Of course you will have difficulty if this child of yours has already been trained, controlled, ordered about, denied his own possessions. In mid-flight, you change your tactics. You try to give him his freedom. He’s so suspicious of you he will have a terrible time trying to adjust. The transition period will be terrible. But at the end of it you’ll have a well-ordered, well-trained, social child, thoughtful of you and, very important to you, a child who loves you.

The child who is under constraint, shepherded, handled, controlled, has a very bad anxiety postulated. His parents are survival entities. They mean food, clothing, shelter, affection. This means he wants to be near them. He wants to love them, naturally, being their child.

But on the other hand his parents are nonsurvival entities. His whole being and life depend upon his rights to use his own decision about his movements and his possessions and his body. Parents seek to interrupt this out of the mistaken idea that a child is an idiot who won’t learn unless “controlled.” So he has to fight shy, to fight against, to annoy and harass an enemy.


A child needs his parents' support
A child needs his parents’ support for many aspects of his survival. But if they also severely interrupt his decisions of his life he is given a huge problem which can cause him much worry.

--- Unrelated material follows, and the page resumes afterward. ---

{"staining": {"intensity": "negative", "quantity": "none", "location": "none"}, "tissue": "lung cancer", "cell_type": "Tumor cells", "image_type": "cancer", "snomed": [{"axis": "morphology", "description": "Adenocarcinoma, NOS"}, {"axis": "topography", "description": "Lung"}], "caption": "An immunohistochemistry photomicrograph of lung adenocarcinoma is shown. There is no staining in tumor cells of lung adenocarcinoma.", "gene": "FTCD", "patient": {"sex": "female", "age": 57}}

Here is anxiety. “I love them dearly. I also need them. But they mean an interruption of my ability, my mind, my potential life. What am I going to do about my parents? I can’t live with them. I can’t live without them. Oh, dear, oh, dear!” There he sits running this problem through his head. That problem, that anxiety, will be with him for eighteen years, more or less. And it will half wreck his life.

Freedom for the child means freedom for you. Abandoning the possessions of the child to their fate means eventual safety for the child’s possessions.

What terrible willpower is demanded of a parent not to give constant streams of directions to a child! What agony to watch his possessions going to ruin! What upset to refuse to order his time and space!

But it has to be done if you want a well, a happy, a careful, a beautiful, an intelligent child!